= Nicanor Zabaleta =

Spanish harpist

N. Zabaleta

Nicanor Zabaleta Zala (January 7, 1907 - April 1, 1993) was a Spanish harpist.

Zabaleta was born in San Sebastián, Spain, on January 7, 1907. In 1914 his father, an amateur musician, bought him a harp in an antique shop. He soon began taking lessons from Vincenta Tormo de Calvo (Madrid Conservatory faculty) and Luisa Menarguez. In 1925 he began studies in Paris, where his teachers were Marcel Tournier and Jacqueline Borot. In 1926, in Paris, he made his own official concert debut. Then he travelled to the U.S. and there, on July 5, 1934, he made his North America debut in New York City. At a concert in Puerto Rico in 1950 he met Graziela and they were married in 1952. They relocated to Spain and Zabaleta began touring Europe. During the years of 1959–1962 he led a harp class on Accademia Musicale Chigiana courses in Siena.

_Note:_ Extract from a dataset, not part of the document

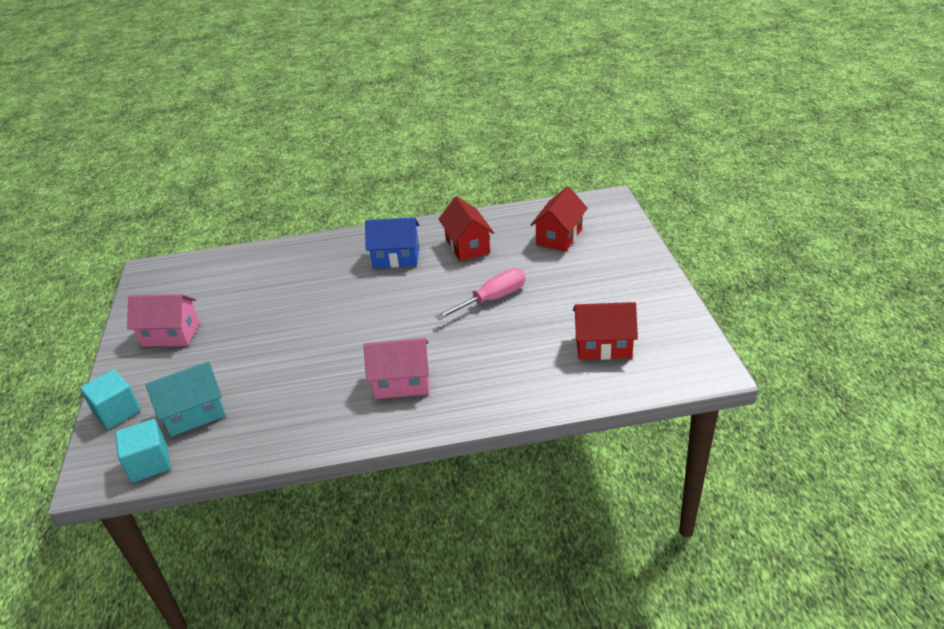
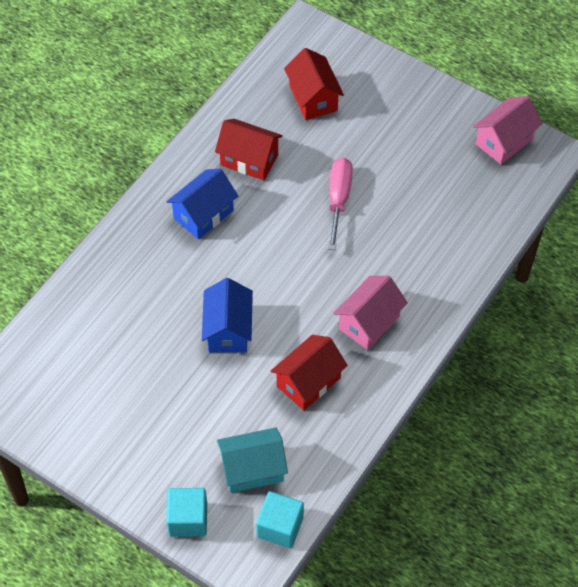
camera: 50 degrees left, 20 degrees up
(171, 334) = (119, 431): pink house -> pink house (504, 141)
(194, 414) = (252, 469): turquoise house -> turquoise house turned 60 degrees clockwise
(311, 325) = (228, 330): none -> blue house
(603, 346) = (467, 185): red house -> red house (308, 382)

He performed mainly music of the 18th century, and also ancient and modern music. People who composed for him include Alberto Ginastera, Darius Milhaud, Germaine Tailleferre, Xavier Montsalvatge, Heitor Villa-Lobos, Walter Piston, Ernst Krenek, Joaquín Rodrigo. Josef Tal's Concerto for Harp and Electronics was commissioned by Zabaleta in 1971, and premiered by him in Munich the same year. It is estimated that Zabaleta sold nearly three million records.

He was awarded the Premio Nacional de Música of Spain in 1982 and six years later, in 1988, he was elected to the Real Academia de Bellas Artes de San Fernando.

Zabaleta's final concert on June 16, 1992, in Madrid was given when his health was already declining. He died on April 1, 1993, in San Juan, Puerto Rico.

==Recordings==
- Harfe (Harp). Ravel, Debussy, Handel, Albrechtsberger. Paul Kuentz Chamber Orchestra. DGG LP 139 304. 1967.
- Johann Sebastian Bach. Partita #2 in D minor BWV 1004, Suite #3 in B minor BWV 814, Partie A major BWV 832. Deutsche Grammophon 12" vinyl: 2530 333. 1973
- Handel, Bach, Mozart, Dittersdorf, Krumpholtz, Wagenseil, Boieldieu: various harp works, Deutsche Grammophon CD 413 684-2
- Camille Saint-Saëns: Morceau de concert G-dur op. 154. ... Germaine Tailliferre: Concertino pour Harpe et Orchestre.... Alberto Ginastera: Concierto para harpa y Orquestra. Nicanor Zabaleta & Jean Martinon. DEUTSCHE GRAMMOPHON 2530 008. LP
- Ravel. Introduction & Allegro (with Berlin RSO cond. Fricsay). Deutsche Grammophon 10" vinyl: DG 17135.